Selasa, 01 April 2014 - 18:01:19 WIB
Pengusaha Cium Kepentingan Besar dalam Kampanye Hitam Sawit
Diposting oleh : Humas PTPN V
Kategori: Sosial Politik & Hukum - Dibaca: 8332 kali

Kuta - Serangan kampanye hitam terhadap sawit Indonesia gencar dilakukan oleh Uni Eropa, di antaranya terkait tuduhan tidak ramah lingkungan. Gabungan Pengusaha Kelapa sawitIndonesia (Gapki) mengeluhkan sikap pemerintah yang justru larut dalam kampanye hitam tersebut.

“Pemerintah harusnya sadar ini bukan isu lingkungan. Ada kepentingan besar dari negara-negara produsen minyak nabati yang kalah kompetitif,” kata Sekjen Gapki Joko Supriyono saat ditemui di sela workshop jurnalis ‘Perkebunan Sawit: Mengelola Bisnis dan Dampak Lingkungan’, di Hotel Mercure, Kuta, Jumat (28/3).
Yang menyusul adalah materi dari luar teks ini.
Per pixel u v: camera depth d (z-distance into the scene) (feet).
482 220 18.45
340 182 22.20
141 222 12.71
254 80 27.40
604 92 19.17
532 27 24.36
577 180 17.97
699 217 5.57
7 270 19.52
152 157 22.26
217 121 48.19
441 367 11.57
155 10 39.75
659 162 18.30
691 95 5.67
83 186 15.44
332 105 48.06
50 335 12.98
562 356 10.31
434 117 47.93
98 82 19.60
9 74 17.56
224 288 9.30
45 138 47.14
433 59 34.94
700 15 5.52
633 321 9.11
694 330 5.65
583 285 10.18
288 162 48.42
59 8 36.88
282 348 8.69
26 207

Ancaman terhadap kelestarian lingkungan merupakan isu yang diusung dalam kampanye hitam untuk menyerang sawit Indonesia. Sebelumnya pada tahun 1980-an, minyak sawit juga diserang dengan isu kesehatan, yang mengatakan bahwa kandungan lemak jahat dalam minyak sawit cukup tinggi.

Jika pemerintah punya sikap tegas untuk tidak larut, Joko menilai sawit bisa menjadi satu-satunya produk yang membuat Indonesia tidak perlu tergantung pada Eropa. Bahkan, Indonesia sudah menjadi salah satu pemasok minyak sawit utama ke Eropa, dengan volume 3,5 juta ton per tahun.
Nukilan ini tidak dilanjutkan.